Data under study:
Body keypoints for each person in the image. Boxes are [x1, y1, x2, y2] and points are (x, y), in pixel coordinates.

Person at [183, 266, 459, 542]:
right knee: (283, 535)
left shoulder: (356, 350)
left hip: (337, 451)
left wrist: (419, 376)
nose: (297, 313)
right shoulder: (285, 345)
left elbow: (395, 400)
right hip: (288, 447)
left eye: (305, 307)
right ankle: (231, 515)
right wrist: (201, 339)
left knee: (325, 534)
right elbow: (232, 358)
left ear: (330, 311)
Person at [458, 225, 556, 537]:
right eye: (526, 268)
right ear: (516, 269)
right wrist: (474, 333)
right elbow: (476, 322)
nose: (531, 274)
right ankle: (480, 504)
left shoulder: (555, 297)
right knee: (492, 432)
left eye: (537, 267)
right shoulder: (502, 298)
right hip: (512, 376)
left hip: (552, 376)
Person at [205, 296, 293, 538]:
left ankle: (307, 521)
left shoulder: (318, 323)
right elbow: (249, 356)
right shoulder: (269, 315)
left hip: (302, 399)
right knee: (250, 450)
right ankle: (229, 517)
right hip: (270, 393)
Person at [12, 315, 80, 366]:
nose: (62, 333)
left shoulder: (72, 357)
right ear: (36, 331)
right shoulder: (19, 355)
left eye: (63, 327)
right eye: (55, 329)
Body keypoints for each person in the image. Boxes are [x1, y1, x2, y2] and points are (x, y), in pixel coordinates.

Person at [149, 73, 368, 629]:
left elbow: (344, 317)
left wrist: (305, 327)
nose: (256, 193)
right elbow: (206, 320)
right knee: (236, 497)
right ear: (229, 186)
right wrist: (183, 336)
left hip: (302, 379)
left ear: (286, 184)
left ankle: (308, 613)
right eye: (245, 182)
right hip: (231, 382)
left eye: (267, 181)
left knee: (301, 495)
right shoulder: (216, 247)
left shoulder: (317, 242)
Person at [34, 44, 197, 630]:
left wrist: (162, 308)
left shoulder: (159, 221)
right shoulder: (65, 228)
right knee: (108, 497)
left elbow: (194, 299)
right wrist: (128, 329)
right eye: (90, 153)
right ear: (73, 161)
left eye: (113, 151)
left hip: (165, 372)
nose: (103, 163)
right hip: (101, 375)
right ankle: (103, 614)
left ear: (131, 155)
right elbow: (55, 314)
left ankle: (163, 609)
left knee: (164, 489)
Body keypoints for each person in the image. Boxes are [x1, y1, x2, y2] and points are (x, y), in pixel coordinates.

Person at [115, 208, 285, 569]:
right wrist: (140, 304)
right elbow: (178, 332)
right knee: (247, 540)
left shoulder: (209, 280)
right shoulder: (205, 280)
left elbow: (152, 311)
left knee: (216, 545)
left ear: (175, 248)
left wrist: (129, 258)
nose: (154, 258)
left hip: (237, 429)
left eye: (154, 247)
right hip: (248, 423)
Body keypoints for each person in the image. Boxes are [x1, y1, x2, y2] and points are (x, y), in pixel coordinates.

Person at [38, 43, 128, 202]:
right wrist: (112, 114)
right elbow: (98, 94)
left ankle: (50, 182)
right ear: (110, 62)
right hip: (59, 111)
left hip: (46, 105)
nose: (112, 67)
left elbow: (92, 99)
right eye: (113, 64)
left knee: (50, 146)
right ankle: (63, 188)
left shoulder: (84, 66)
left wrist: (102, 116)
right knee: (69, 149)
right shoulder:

Activity: Each line from the one with "nose: (112, 67)" through the end of the entries above must be set down exactly, both end lines included, and no other line may appear.

Solution:
nose: (112, 67)
left elbow: (92, 99)
right eye: (113, 64)
left knee: (50, 146)
right ankle: (63, 188)
left shoulder: (84, 66)
left wrist: (102, 116)
right knee: (69, 149)
right shoulder:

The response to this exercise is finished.